* Passage to read
════════
Tip: screenshot() captures whatever is currently on the canvas — including UI elements like the palette and button. If you want a clean screenshot of just the artwork, you could clear and redraw only the canvas pixels before calling screenshot(), then redraw the full UI on the next frame.
Triggering a Download
The standard way to trigger a file download from JavaScript is to create an invisible <a> element, set its href to the data URL, give it a download filename, and click it programmatically. Let's wire it to the S key:
// inside update()
if (btnp('s')) {
const dataUrl = screenshot();
const link = document.createElement('a');
link.download = 'my-drawing.png';
link.href = dataUrl;
link.click();
}
Press S and the browser saves a my-drawing.png file. The image will be 128x128 pixels — that's the actual canvas resolution, regardless of how large it looks on screen.
Adding a Download Button
A keyboard shortcut is nice, but a visible button is way more discoverable. Let's draw a "SAVE" button in the top-right corner and check for clicks on it:
// draw a "SAVE" button
const btnX = 104;
const btnY = 1;
const btnW = 23;
const btnH = 9;
rectfill(btnX, btnY, btnX + btnW, btnY + btnH, 1);
rect(btnX, btnY, btnX + btnW, btnY + btnH, 13);
text('SAVE', btnX + 3, btnY + 2, 13);
// in update, detect click on the button
const pos = mouse();
if (click()) {
if (pos.x >= btnX && pos.x <= btnX + btnW && pos.y >= btnY && pos.y <= btnY + btnH) {
const dataUrl = screenshot();
const link = document.createElement('a');
link.download = 'drawing.png';
link.href = dataUrl;
link.click();
}
}
We draw the button with rectfill for the background, rect for the border, and text for the label. In update we check if a click landed inside the button's bounding box — if so, grab the screenshot and trigger the download.
════════
* Entries provided
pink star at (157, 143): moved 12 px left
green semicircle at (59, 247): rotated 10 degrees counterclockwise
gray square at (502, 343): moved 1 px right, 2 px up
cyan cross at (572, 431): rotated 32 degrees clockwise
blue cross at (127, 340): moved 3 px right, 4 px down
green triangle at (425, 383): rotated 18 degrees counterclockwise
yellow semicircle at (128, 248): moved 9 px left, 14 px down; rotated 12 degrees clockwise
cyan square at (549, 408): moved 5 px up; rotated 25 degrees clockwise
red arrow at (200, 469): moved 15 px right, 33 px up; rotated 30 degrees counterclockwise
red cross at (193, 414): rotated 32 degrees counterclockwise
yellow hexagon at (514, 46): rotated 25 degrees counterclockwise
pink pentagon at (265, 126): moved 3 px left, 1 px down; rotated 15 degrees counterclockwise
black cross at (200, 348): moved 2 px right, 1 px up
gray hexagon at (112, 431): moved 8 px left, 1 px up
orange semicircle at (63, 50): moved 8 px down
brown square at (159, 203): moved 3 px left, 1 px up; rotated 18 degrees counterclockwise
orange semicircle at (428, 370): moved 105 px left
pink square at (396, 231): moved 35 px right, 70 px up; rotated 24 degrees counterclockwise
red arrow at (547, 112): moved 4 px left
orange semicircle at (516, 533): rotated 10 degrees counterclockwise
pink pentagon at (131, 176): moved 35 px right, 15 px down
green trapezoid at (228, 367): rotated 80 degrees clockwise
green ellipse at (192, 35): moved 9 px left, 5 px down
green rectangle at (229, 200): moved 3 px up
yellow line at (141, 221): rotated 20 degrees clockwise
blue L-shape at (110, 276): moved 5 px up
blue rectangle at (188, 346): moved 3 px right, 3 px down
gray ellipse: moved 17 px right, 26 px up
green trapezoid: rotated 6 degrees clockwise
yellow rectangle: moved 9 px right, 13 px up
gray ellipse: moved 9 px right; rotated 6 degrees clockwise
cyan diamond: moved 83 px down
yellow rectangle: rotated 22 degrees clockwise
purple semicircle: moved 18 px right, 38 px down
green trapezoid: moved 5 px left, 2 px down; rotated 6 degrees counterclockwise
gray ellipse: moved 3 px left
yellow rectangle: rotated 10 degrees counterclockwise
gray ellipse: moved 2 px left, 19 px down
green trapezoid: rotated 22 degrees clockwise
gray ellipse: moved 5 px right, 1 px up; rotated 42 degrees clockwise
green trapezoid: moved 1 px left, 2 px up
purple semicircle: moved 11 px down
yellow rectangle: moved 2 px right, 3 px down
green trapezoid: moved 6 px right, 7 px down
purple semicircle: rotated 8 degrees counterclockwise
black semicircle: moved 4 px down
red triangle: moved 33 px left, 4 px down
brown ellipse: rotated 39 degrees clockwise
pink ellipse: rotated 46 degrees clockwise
════════
* What to do
(a) Sum up the download tutorial in two sentences.
(b) From the download tutorial, pull out the passage word for word: begin at the words "Triggering a Download" and stop after "looks on screen.".
(c) According to the download tutorial, what size is the image saved when S is pressed?

* Answers to this exercise
(a) A file download is triggered in JavaScript by creating an invisible <a> element, setting its href to the screenshot's data URL, giving it a filename, and clicking it in code; pressing the S key saves a 128x128 my-drawing.png. A "SAVE" button drawn in the top-right corner gives a more visible option, and a click inside its bounding box grabs the screenshot and triggers the download.

(b)
Triggering a Download
The standard way to trigger a file download from JavaScript is to create an invisible <a> element, set its href to the data URL, give it a download filename, and click it programmatically. Let's wire it to the S key:
// inside update()
if (btnp('s')) {
const dataUrl = screenshot();
const link = document.createElement('a');
link.download = 'my-drawing.png';
link.href = dataUrl;
link.click();
}
Press S and the browser saves a my-drawing.png file. The image will be 128x128 pixels — that's the actual canvas resolution, regardless of how large it looks on screen.

(c) 128x128 pixels, the actual canvas resolution.